Regarding remoting, I think supporting something via Open Screen Protocol and exposed through the Presentation API would be interested but I do not think we should extend the Remote Playback API which is meant to be a very simple API to play things remotely.

Comment by @deanliao May 8, 2019 (See Github)

Hi TAG,

I'm implementing MediaCapabilities encodingInfo() API, specifically "transmission" type. Intent to Implement Design doc I'm requesting privacy / security review as it adds fingerprinting surface just like decodingInfo(). Except above, do I need to provide any information for launching the encodingInfo() method?

Comment by @chcunningham May 8, 2019 (See Github)

Re encodingInfo(), I recommend holding off on TAG review of that for a bit longer. We are still discussing the API internally (particularly the WebRTC part), so lets wait for that dust to settle (should know soon).

Comment by @markafoltz May 8, 2019 (See Github)

Re: https://github.com/w3ctag/design-reviews/issues/218#issuecomment-453275368

@chrisn Sorry I missed this earlier, it got filtered into a folder.

Capability queries for the Open Screen Protocol are being discussed in https://github.com/webscreens/openscreenprotocol/issues/123. Depending on where it lands, it should help user agents accurately determine which devices are capable of remote playback of a specific media element. But I didn't see a direct impact on the Media Capabilities API itself, since the idea is the user agent (not the Web application) figures out the best way to play the media remotely.

For the Presentation API, if the user agent rendering the presentation supports the Media Capabilities API, the presentation can use that to make choices about what media to play; but the API should work the same as on any other document.

Happy to discuss further at our upcoming F2F.

Comment by @hober May 23, 2019 (See Github)

Hi, @kenchris and I took a quick look at this during our F2F in Reykjavik. We note that the two pending bits of review that got added to this issue recently—decodingInfo() for encrypted media, and the "transmission" type of encodingInfo()—have fingerprinting implications, but the Security & Privacy Questionnaire assessment hasn't been updated in light of these new features. Could you update your security & privacy assessment accordingly?

Additionally, it's difficult for us to review the "transmission" type for encodingInfo() as your design document is not visible to non-Google employees. We'll hold off on reviewing this aspect until your internal dust settles and you make a design document public.

Comment by @mounirlamouri May 23, 2019 (See Github)

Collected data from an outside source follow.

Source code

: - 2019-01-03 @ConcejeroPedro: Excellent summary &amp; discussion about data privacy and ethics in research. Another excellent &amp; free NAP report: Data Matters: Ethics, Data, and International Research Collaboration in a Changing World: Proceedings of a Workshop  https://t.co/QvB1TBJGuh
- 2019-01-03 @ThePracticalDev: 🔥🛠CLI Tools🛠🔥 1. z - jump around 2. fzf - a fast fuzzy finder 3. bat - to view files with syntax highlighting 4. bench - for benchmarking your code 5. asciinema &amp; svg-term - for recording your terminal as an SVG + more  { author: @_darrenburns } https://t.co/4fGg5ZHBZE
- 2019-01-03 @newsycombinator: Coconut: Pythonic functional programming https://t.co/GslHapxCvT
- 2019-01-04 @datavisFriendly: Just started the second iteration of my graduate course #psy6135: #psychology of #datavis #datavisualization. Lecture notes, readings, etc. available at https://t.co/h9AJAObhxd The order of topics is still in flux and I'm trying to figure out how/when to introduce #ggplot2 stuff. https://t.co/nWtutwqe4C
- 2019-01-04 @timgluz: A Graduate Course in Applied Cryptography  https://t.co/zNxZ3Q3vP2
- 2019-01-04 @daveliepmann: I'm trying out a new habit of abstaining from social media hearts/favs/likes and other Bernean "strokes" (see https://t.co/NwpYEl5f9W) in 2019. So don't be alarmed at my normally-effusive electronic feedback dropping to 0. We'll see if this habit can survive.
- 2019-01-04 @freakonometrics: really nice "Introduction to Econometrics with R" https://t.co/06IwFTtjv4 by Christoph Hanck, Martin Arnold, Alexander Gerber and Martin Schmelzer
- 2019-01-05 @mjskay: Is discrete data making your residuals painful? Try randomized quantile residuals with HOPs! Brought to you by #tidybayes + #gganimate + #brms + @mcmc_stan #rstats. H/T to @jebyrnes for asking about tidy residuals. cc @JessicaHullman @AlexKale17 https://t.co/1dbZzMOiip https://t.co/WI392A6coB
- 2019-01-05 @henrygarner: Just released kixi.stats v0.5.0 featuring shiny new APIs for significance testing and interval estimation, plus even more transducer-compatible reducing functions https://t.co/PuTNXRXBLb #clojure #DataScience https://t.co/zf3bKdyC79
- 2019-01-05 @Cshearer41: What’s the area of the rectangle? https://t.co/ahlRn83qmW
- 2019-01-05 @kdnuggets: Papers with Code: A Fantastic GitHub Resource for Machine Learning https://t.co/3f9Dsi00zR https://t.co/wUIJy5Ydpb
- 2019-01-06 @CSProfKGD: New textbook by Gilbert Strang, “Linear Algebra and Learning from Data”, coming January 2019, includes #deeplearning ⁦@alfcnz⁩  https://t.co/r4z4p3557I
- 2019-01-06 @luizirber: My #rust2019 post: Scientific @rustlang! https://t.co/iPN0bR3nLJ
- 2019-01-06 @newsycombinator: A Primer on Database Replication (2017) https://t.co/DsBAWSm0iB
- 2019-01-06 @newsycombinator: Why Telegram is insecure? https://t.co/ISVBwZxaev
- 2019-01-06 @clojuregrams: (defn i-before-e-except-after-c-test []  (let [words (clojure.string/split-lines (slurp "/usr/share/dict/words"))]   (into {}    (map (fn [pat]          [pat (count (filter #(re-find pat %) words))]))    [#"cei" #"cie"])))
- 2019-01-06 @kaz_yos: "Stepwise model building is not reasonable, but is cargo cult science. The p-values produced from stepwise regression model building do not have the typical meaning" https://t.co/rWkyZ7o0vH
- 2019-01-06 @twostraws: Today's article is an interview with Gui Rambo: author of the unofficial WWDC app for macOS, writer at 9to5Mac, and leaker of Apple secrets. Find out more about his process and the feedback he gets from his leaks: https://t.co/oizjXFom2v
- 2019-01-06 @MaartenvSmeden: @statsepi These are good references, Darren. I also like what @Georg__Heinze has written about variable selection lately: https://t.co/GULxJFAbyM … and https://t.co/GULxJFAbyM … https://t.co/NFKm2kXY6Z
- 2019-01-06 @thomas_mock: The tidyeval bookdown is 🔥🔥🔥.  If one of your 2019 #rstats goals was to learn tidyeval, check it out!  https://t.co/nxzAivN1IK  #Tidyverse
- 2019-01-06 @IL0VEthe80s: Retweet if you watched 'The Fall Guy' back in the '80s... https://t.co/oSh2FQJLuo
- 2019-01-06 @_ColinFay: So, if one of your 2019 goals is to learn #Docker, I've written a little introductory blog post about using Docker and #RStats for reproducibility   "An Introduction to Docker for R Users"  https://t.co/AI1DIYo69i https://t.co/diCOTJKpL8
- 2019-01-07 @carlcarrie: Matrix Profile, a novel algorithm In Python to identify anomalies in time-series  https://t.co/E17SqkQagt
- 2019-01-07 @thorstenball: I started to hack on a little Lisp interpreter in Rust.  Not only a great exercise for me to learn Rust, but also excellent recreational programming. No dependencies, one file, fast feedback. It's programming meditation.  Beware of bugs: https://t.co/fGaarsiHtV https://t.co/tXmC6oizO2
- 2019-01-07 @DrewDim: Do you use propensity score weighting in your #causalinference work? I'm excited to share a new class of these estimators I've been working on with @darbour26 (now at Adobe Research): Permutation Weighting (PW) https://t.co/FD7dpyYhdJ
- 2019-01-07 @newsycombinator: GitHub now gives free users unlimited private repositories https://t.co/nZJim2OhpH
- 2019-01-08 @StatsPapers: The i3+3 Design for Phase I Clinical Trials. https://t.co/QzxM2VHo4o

@hober and @kenchris I do not believe that we need to update the Security & Privacy Questionnaire as the potential fingerprinting concerns for encrypted media and "transmission" type are the same category as the fingerprinting concerns of the rest of the API.

@deanliao can you create a publicly visible version of your design document?

Comment by @chcunningham Nov 12, 2019 (See Github)

Hi Tag, Just doing a bit of cleanup.

Re: encodingInfo() - I've created new issues in MediaCapabilities and WebRTC to scrutinize that proposal a bit more and ponder whether WebRTC should instead have a its own separate mechansim.

Does anyone have lingering issues to discuss here?

Comment by @chcunningham Nov 12, 2019 (See Github)

Re: manifests, just for clarity, these would often be the well known mpeg-dash manifests. Some sites roll their own formats (e.g. YouTube), but they probably prefer it that way.

Comment by @hadleybeeman Dec 5, 2019 (See Github)

We're looking at this in our TAG face-to-face in Cupertino.

Looks like we are still waiting for a design doc from @deanliao.

@chcunningham @mounirlamouri, I'm guessing you're tracking this too. Could one of the three of you help us with this?

Comment by @deanliao Dec 5, 2019 (See Github)

@hadleybeeman sorry I transferred to other team and handed over the task to @chcunningham .

Comment by @cynthia Mar 4, 2020 (See Github)

@plinss and I revisited this in our Wellington F2F.

Apologies that we've had this open for so long. We don't think there are significant enough technical issues remaining to justify keeping this issue open, so we would like to close this. Thank you for bringing this to our attention!

If you have any significant design changes that would require a second round of review, let us know and we will re-open.